Reputation: 997
I have a requirement to parse a lot of small unstructured files in near real-time inside Azure and load the parsed data into a SQL database. I chose Python (because I don't think any Spark cluster or big data would suite considering the volume of source files and their size) and the parsing logic has been already written. I am looking forward to schedule this python script in different ways using Azure PaaS
May I ask what's the implication of running a Python notebook activity from Azure Data Factory pointing to Azure Databricks? Would I be able to fully leverage the potential of the cluster (Driver & Workers)?

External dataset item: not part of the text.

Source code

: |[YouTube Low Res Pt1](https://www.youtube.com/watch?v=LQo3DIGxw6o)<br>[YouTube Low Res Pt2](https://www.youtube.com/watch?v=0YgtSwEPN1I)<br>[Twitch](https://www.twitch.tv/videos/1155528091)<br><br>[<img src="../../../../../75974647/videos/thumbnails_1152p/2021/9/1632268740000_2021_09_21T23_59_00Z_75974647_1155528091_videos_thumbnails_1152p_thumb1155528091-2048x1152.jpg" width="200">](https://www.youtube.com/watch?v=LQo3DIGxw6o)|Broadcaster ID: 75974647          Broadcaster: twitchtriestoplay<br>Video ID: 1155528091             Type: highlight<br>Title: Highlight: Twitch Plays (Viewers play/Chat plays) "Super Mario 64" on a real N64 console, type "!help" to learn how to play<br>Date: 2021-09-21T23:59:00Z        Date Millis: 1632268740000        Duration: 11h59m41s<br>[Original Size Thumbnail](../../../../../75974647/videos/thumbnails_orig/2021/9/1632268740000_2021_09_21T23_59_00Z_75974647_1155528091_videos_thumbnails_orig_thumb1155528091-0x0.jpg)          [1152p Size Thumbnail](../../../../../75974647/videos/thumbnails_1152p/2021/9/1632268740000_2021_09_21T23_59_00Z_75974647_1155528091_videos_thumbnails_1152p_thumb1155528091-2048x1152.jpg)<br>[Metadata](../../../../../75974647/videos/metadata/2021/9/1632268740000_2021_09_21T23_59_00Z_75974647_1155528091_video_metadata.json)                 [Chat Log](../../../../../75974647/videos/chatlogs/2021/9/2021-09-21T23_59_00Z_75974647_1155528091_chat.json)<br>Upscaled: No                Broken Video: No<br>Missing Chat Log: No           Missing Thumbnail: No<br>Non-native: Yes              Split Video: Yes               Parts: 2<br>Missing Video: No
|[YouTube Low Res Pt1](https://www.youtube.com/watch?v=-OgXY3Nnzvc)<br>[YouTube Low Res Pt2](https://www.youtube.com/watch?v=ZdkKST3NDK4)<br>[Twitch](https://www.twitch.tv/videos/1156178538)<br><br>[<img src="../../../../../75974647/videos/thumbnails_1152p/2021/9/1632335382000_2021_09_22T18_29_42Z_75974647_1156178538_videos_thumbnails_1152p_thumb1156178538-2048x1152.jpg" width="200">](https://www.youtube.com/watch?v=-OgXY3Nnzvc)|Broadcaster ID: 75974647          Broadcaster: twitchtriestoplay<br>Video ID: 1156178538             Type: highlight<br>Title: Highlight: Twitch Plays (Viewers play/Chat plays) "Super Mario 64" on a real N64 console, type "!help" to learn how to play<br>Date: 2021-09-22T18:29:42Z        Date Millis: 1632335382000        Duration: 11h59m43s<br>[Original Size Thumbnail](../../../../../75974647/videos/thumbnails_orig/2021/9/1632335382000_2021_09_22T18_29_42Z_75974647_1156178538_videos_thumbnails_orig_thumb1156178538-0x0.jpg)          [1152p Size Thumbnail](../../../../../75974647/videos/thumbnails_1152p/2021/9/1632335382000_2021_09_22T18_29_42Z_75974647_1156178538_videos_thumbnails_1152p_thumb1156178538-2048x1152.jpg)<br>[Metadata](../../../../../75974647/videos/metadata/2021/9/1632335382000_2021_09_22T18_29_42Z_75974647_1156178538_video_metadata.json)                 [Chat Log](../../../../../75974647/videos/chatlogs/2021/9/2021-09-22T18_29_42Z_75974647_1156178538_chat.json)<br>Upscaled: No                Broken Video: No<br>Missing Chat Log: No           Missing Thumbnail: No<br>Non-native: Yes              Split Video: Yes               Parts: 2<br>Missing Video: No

Also, please suggest me if you think the script has to be converted to PySpark to meet my use case requirement to run in Azure Databricks? The only hesitation here is the files are in KB and they are unstructured.
Upvotes: 1
Views: 812
Reputation: 2483
If the script is pure Python then it would only run on the driver node of the Databricks cluster making it very expensive (and slow due to cluster startup times).
You could rewrite as pyspark but if the data volumes are as low as you say then this is still expensive and slow. The smallest cluster will consume two vm’s - each with 4 cores.
I would look at using Azure Functions instead. Python is now an option: https://learn.microsoft.com/en-us/azure/python/tutorial-vs-code-serverless-python-01
Azure Functions also have great integration with Azure Data Factory so your workflow would still work.
Upvotes: 1